Methods: PTEN promoter methylation was detected in surgical specimens of CCMs (n=69) by methylation-specific polymerase chain reaction. The methylation status was correlated to the clinical manifestations and to PTEN expression, which was analyzed by both Western blot and immunohistochemistry. To investigate the endothelial proliferation and the potential signaling pathways affected by PTEN methylation, proliferating cell nuclear antigen as well as phosphor-Akt and phosphor-Erk1,2 were detected by immunofluorescence and Western blot, respectively, in CCM specimens.
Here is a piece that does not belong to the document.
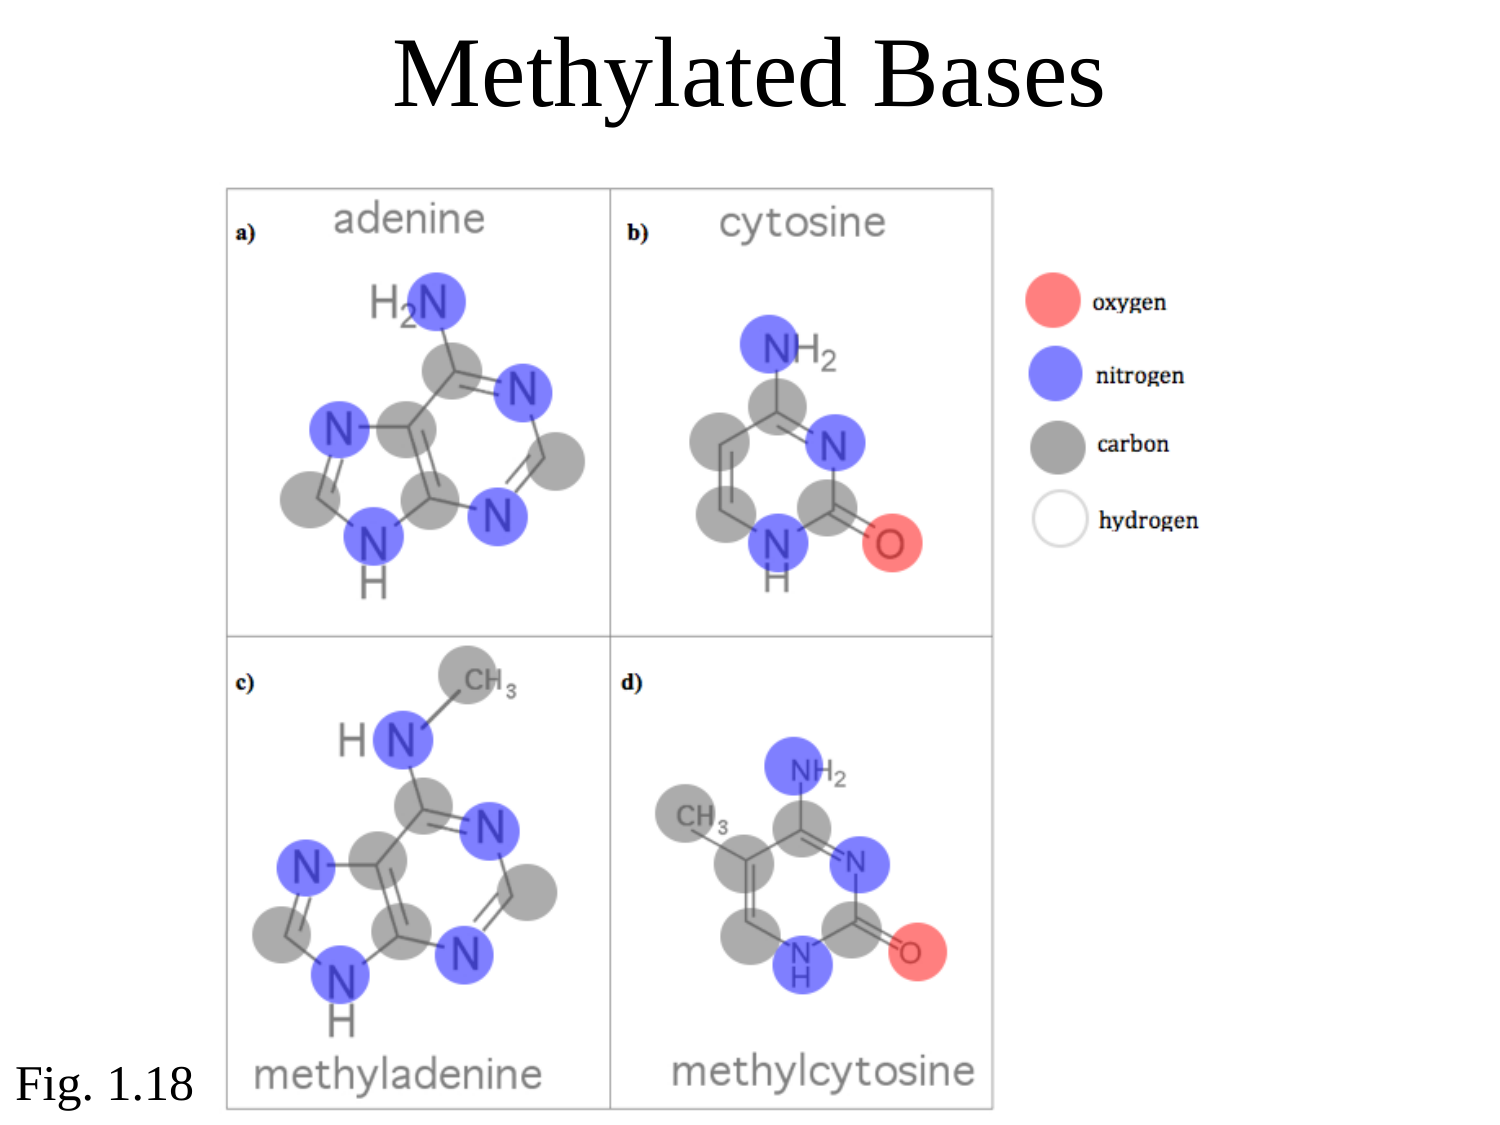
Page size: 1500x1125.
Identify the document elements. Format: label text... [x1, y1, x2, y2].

Results: Methylation-specific polymerase chain reaction revealed PTEN promoter methylation in 15.9% CCMs. Strikingly, 5 of 6 familial CCMs showed PTEN promoter methylation (83.3%), which was significantly higher than in sporadic cases (9.4%; P<0.001). In addition, PTEN promoter methylation appeared more frequently in multiple CCMs, including familial cases (46.7%), than that in single-lesioned CCMs (11.8%; P<0.05). Immunostaining and Western blot revealed a more significant PTEN downregulation in PTEN-methylated CCMs in comparison to PTEN-unmethylated CCMs. Reduced PTEN expression was inversely correlated to the expression of proliferating cell nuclear antigen and to the activation of Erk1,2, but not of Akt.
Conclusions: We reported here for the first time the involvement of PTEN promoter methylation in CCMs, particularly in familial CCMs, suggesting this epigenetic alteration as a potential pathomechanism of CCMs. The identification of Erk1,2 as triggered signaling in the lesions may be valuable for the development of effective therapy for this disease.